More than 150 parts were produced this way, so you can imagine how much time the three-step programming process consumed every week, month, and year.
The company was using a traditional CNC machine, which became an expensive proposition because of short tool life. Machine maintenance – regular removal of swarf from the inside of the pipe – also ate up valuable production time.
Out with CNC, In with Plasma Cutting
“My background involves software, so this was a logical place for me to look for efficiency enhancements on the production floor,” Smail told me. “The engineers I partner with wanted to automate the design-to-cut process as much as possible as well as improve fit-up for welding and installation to the customer’s vehicle.”
Borla decided to replace a CNC machine with a custom-built machine equipped with a Hypertherm automated Powermax65 plasma cutter and Rotary Tube Pro software. A complete design-to-cut solution for automated tube and pipe part production that includes a nesting module, the software allows users without 3D CAD experience to import files from 3D CAD or use the parametric input to easily create new tubes and branches. Side-wall cutouts can be selected from a list of predefined shapes or added from CAD.
Upskilling Employees, Bringing Work In-House
Smail trained an employee who’d never used a computer to program the plasma cutter in a very short period of time.
“It’s hard to believe, but it’s the truth,” he said. “We transferred an employee from the manufacturing floor to the design lab, and now that person is programming complex jobs in addition to operating the machine.”
Increased productivity is another benefit. For one high-volume muffler component, the new process saves 10 minutes per pipe. Including time saved on secondary deburring and cleanup, cycle time fell from 600 seconds to 7 seconds – a 98.83% decrease.
Borla has also bought a flat-sheet plasma cutting table to cut flat parts using Hypertherm’s ProNest programming software.
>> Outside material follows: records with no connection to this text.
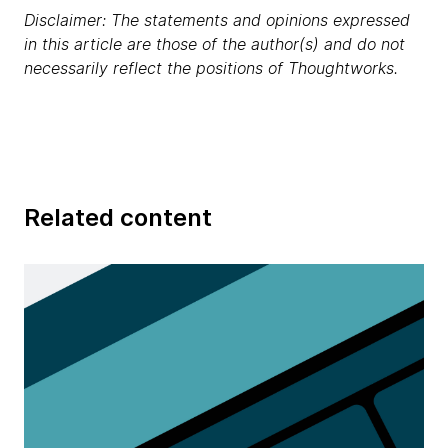
Disclaimer: The statements and opinions expressed
in this article are those of the author(s) and do not
necessarily reflect the positions of Thoughtworks.
Related content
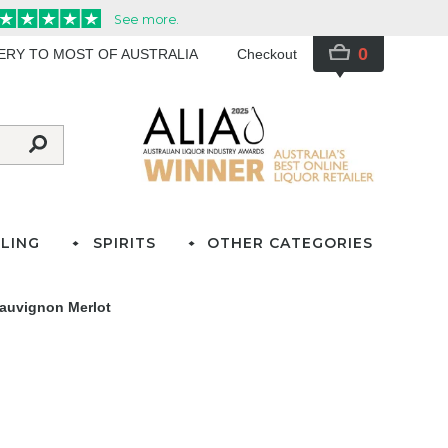
0
VERY TO MOST OF AUSTRALIA
Checkout
LING
SPIRITS
OTHER CATEGORIES
Sauvignon Merlot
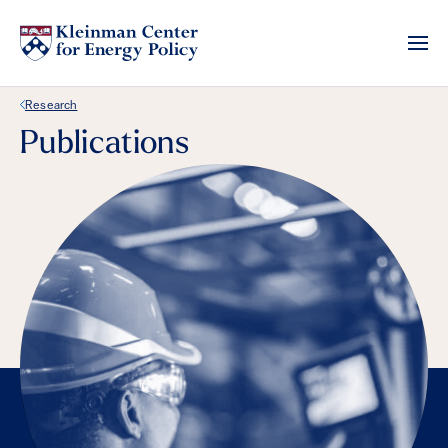
Back Link
Research
Publications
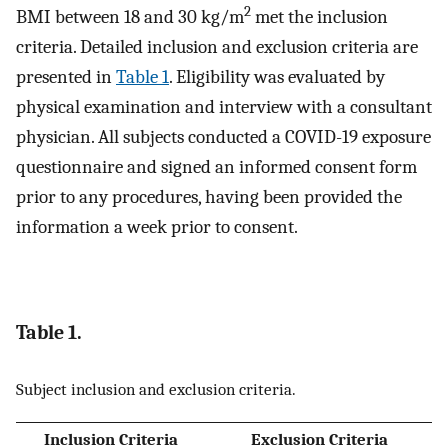
2
BMI between 18 and 30 kg/m
met the inclusion
criteria. Detailed inclusion and exclusion criteria are
presented in
Table 1
. Eligibility was evaluated by
physical examination and interview with a consultant
physician. All subjects conducted a COVID-19 exposure
questionnaire and signed an informed consent form
prior to any procedures, having been provided the
information a week prior to consent.
Table 1.
Subject inclusion and exclusion criteria.
Inclusion Criteria
Exclusion Criteria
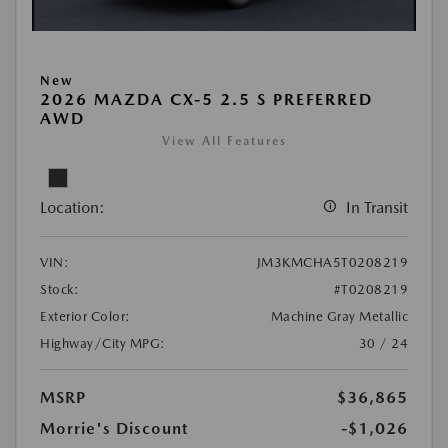
New
2026 MAZDA CX-5 2.5 S PREFERRED
AWD
View All Features
Location:
In Transit
VIN:
JM3KMCHA5T0208219
Stock:
#T0208219
Exterior Color:
Machine Gray Metallic
Highway/City MPG:
30 / 24
MSRP
$36,865
Morrie's Discount
-$1,026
“This allowed us to bring outsourced work in-house and take full control of the process,” Smail said.
Thoughts That Resonate
My takeaway is that Borla is positioning itself for a bright future by making strategic investments in the right places. It’ll be interesting to see what the next 40 years bring. If the words of Sales & Marketing Vice President David Borla are anything to go by, they’re going to be fun.
“We’re a company of motorheads; and it shows in our products, customer service, and culture,” he says. “On weekends, the employees who built your order or helped you with technical support are competing at tracks, drag strips, off-road events, and car shows.”